The area under investigation contains various different growth habitats for bryophytes. The first of these is the terrain. Here, some characteristic species of the class Barbuletea unguiculatae Mohan, 1978 and order Barbuletalia unguiculatae v. Hübschmann, 1960 were identified, such as Barbula unguiculata, Ptychostomum capillare and Didymodon fallax. Species characteristic of the alliance Grimaldion fragrantis Smarda & Hadac, 1944 are Didymodon luridus, D. vinealis, Encalypta vulgaris, Tortella squarrosa and Pseudocrossidium hornschuchianum. A second growth habitat for bryophytes are the stations with outcropping rocks, where some characteristic species were observed belonging to the classes Grimmietea anodontis Hadac & Vondracek in Jaezek & Vondracek, 1962 and Ctenidietea mollusci v. Hübschmann ex Grgic, 1980, both typical of calcareous substrates. The former class is represented by Tortula muralis, Grimmia pulvinata, Schistidium crassipilum and Schistidium helveticum, while the class Ctenidietea is represented by Ctenidium molluscum, Tortella tortuosa, Encalypta streptocarpa and Fissidens dubius. The epiphytic communities belong to the class Frullanio dilatatae-Leucodontetea sciuroidis Mohan, 1978 em.

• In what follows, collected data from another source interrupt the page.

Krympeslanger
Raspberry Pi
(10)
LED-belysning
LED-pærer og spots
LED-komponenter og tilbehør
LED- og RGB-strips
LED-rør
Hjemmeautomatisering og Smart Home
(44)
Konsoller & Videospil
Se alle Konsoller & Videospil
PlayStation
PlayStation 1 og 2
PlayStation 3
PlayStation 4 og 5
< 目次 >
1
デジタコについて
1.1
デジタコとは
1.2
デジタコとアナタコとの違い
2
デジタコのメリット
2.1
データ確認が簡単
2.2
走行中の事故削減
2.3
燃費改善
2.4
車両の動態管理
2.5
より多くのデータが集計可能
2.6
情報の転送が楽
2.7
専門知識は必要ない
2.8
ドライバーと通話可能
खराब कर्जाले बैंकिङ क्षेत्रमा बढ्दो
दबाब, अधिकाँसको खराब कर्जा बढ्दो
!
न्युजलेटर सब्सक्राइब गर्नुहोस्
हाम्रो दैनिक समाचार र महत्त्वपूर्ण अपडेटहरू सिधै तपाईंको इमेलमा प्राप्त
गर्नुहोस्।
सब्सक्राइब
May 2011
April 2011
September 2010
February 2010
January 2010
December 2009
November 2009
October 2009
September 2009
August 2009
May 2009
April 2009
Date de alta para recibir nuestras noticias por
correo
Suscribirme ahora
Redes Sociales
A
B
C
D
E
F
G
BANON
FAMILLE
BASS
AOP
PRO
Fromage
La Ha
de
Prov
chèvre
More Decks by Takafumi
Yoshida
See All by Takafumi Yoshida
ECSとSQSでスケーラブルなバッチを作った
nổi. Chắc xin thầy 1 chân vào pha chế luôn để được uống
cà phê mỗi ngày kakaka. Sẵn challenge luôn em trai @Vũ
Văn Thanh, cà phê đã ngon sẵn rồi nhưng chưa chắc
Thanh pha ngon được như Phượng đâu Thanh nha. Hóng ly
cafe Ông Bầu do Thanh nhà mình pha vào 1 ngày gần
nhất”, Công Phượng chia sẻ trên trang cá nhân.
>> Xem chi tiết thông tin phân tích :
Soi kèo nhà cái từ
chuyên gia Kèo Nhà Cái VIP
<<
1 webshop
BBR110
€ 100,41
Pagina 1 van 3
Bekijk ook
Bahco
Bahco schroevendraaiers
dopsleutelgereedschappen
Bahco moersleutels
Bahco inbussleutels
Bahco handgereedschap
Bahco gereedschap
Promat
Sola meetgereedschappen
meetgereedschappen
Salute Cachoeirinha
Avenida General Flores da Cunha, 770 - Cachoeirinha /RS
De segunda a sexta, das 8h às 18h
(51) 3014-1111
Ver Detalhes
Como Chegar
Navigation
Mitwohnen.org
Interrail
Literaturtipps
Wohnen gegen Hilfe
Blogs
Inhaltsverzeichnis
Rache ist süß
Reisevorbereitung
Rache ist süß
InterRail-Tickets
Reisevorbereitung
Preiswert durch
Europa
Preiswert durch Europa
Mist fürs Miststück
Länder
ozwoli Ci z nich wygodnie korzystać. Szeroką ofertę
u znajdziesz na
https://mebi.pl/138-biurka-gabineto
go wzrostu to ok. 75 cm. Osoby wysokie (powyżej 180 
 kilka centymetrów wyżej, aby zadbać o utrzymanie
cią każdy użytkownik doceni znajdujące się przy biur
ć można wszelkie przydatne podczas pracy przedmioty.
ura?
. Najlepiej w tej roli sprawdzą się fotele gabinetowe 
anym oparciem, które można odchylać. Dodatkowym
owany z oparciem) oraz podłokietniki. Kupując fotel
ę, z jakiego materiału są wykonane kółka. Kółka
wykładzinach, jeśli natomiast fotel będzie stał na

Marstaller, 1985. The characteristic species surveyed in the investigated areas include Frullania dilatata and Radula complanata, as well as Leucodon sciuroides, Orthotrichum affine, O. diaphanum and Zygodon rupestris. The class Neckeretea complanatae Marstaller, 1986 is typical of communities that grow on trunks or basic rocks. The surveyed characteristic species are Homalothecium sericeum, Porella platyphylla and, less frequent but not rare, Mnium stellare and Cirriphyllum crassinervium. Finally, in the humid zones, particularly within the minor water courses where the species may be partially emerged for quite long periods during the dry season, especially in the smaller streams, some characteristics of the class Plathypnidio-Fontinalietea antipyreticae Philippi, 1956, were found, such as Rhynchostegium riparioides, the most common, and, more rarely, Hygrohypnum luridum, Hygroamblystegium tenax, Oxyrrhynchium speciosum; also present are Cratoneuron filcinum (in flowing waters) and Brachythecium rivulare, more at the margins, and in any case in stations ranging from very humid to wet.

Conclusions

This study not only represents a contribution to the knowledge of the bryological flora of Emilia-Romagna, but also provides results of both floristic and chorological interest. The relatively high number of species found is noteworthy, especially considering the limited extension of the area investigated. Moreover, since our knowledge of the distribution of bryophytes in Emilia-Romagna is extremely incomplete and because the only recently published works all deal with the gypsum outcrops of the region, the study covers an aspect that has not yet fully explored within the territory. The use of the European floristic cartographic grid to present the findings can also open the way to a more standardized description of the distribution data. These, if taken up in future studies, could lead to the creation of a regional database allowing the distribution of the species to be presented in a more homogenous manner, as has already been done in various cases for the vascular flora.

Acknowledgements

The authors would like to thank the Ente di Gestione per i Parchi e la Biodiversità dell’Emilia Orientale for authorizing them to carry out the research, with deed n. 140 of 07/07/2014 and deed n. 2 of 11/01/2016.